The Contrecoeur Islands are situated in the St. Lawrence River, approximately 75 km downstream from Montréal, near the village of Contrecoeur. There are 29 islands spread over a 10 km stretch, from Île au Dragon in the west to Île au Coeur de Pierre in the east. In spring, some islands are completely submerged. The islands are almost completely vegetated with grasses (mostly Canary Grass) and areas of emergent grass link some of the islands. Vegetation in the shallower marshes is comprised of cattails, rushes and arrowheads. A small Red Ash grove remains on one of the islands.
The Contrecoeur Islands are a globally significant breeding site for Ring-billed Gulls, with an average of 11,761 pairs breeding throughout the 1990's. This is over 1% of the global population. Black Tern, Common Tern, Herring Gull, and Great Black-backed Gull also nest on the islands.
This site is a good breeding area for dabbling ducks. In particular, Gadwall nest on the islands in high densities. This site is also an important spring staging area for Bufflehead and Common Goldeneye. More than 2% of the total St. Lawrence River population of these two species may stage on the Contrecoeur archipelago.
The site has a diversity of marsh-breeding birds, including: American Bittern, Common Moorhen, Black Tern, Pied-billed Grebe, Virginia Rail, Marsh Wren and Swamp Sparrow. In addition, Savannah Sparrow, Song Sparrow, and Willow Flycatcher are common in tall grass and shrubby areas. Almost a third of the province's breeding population of Wilson's Phalarope occur in the archipelago, and there are also small populations of Nelson's Sharp-tailed Sparrow and Sedge Wren. Great Blue Herons also raise young here. In late summer, emergent grasses on the north shore of St. Ours Island are a roost for thousands of swallows. Between one and three Caspian Terns have been seen in the breeding season, but breeding has not been confirmed.
Accidental or purposeful human disturbance and red fox predation could both potentially affect the health of this colony.
This zone is rich in aquatic vegetation beds and wetlands in the island area. Its is a area presenting a great potential for spawning for many species of fish, including the northern pike, the walleye black, the brown bullhead, the smallmouth bass and the yellow perch. Some other species, such as lake sturgeon, use spawning ground located in fast flowing waters. More than 53 species are found in this area. Various species are targeted by commercial and sport fishing, including the American shad, which attracts many anglers during the spawning period in late May and early June. The region is also home to the copper redhorse, endangered specie endemic to Québec; the lake sturgeon which is considered as threatened in Québec; and the American eel, a species of least concern.
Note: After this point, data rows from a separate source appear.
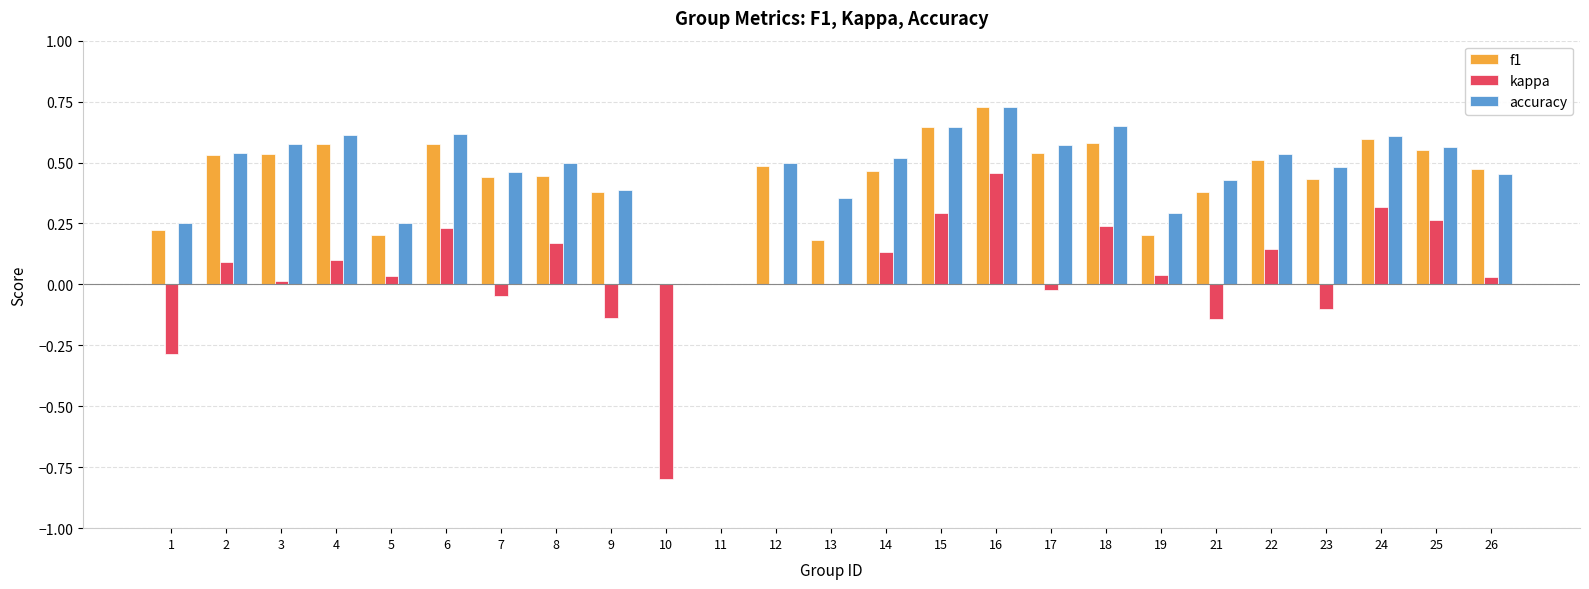

How many series are shown in this chart?

3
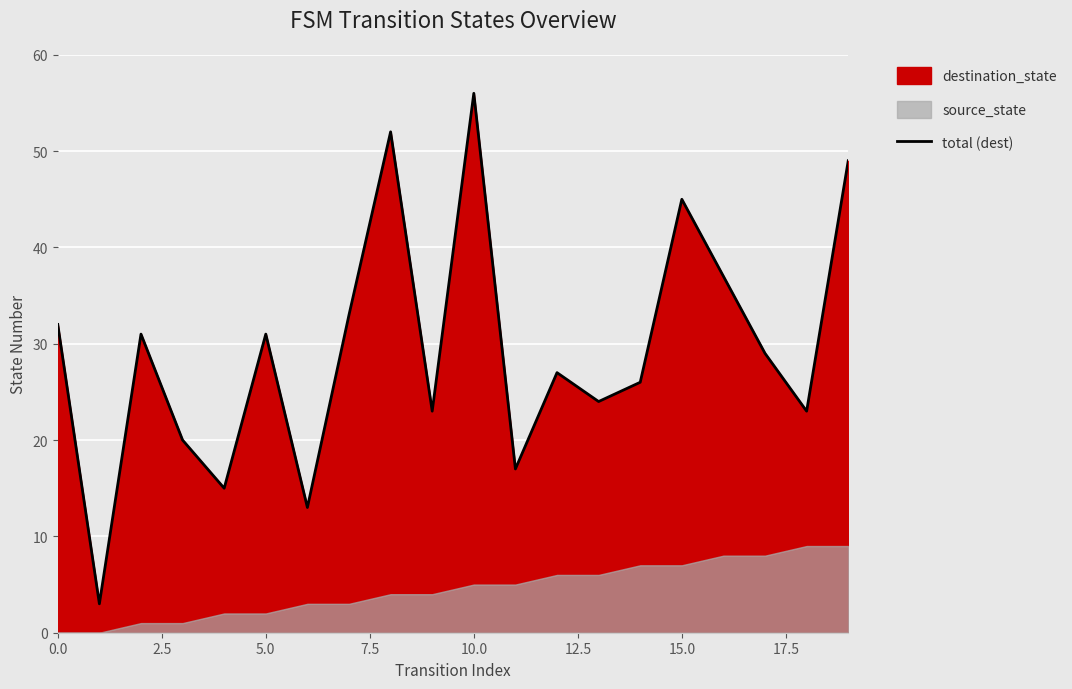

Which has a higher value, 11 or 7.5?

7.5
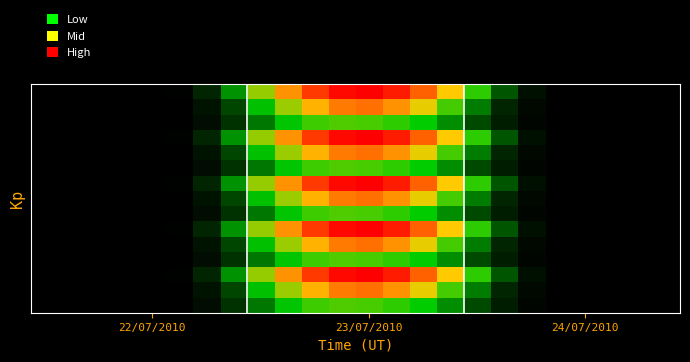

What is the greatest value displayed?

224.5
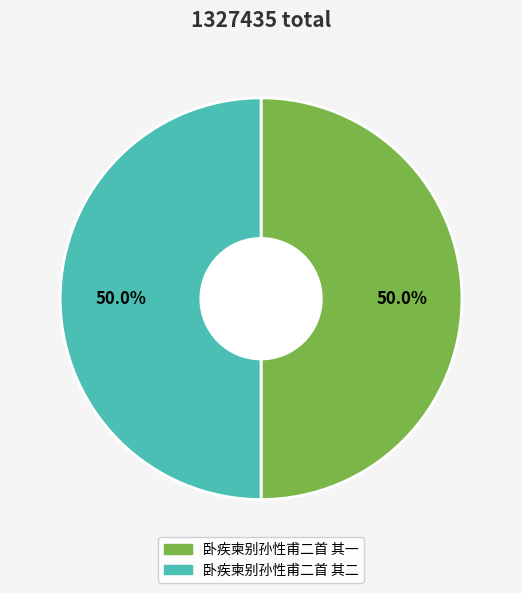

What is the ratio of the value at 卧疾柬别孙性甫二首 其一 to the value at 卧疾柬别孙性甫二首 其二?

1.0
The destruction of spawning and aquatic habitats in wetlands threatens the reproductive success of the ichthyofauna. The cases are multiple and include artificialization of the shoreline, the agriculture practiced on islands, the presence of resorts, the recreational and commercial boating (bank erosion by waves). In addition, some species, such as walleye, are affected by the decrease in water quality, mainly created by industrial activities in the region as well as municipal and agricultural pollution. The rainbow smelt, once abundant in this area, has disappeared because of the destruction of its spawning sites in small tributaries.
Major species present:
Habitats in this area are characterized by high sedimentation. The contributions of many tributaries, such as Richelieu and Saint-François rivers, are largely responsible for the suspended material. This sedimentation promotes the formation of marshes and wet meadows. We found there vast submerged meadows dominated by Wild celery and Eurasian water-milfoil. Emergent marshes are colonized by bulrushes, arrowhead and cattails. Several duck species forage in these areas, including the scaup that is fond of Wild celery.
Shoreline erosion, whether due to natural factors (wind, cycles of freezing and thawing, no ice to protect the banks in spring) or human (waves caused by passing ships), threatens riparian habitats. Variations in the water level in the river corridor affect the ecology of plant and animal species that live there. A significant and prolonged decrease of immersion banks could affect flora by promoting the growth of plant species over land, nature and even shrubby tree. In addition, the spread of invasive species exerts considerable pressure on the native flora of these habitats.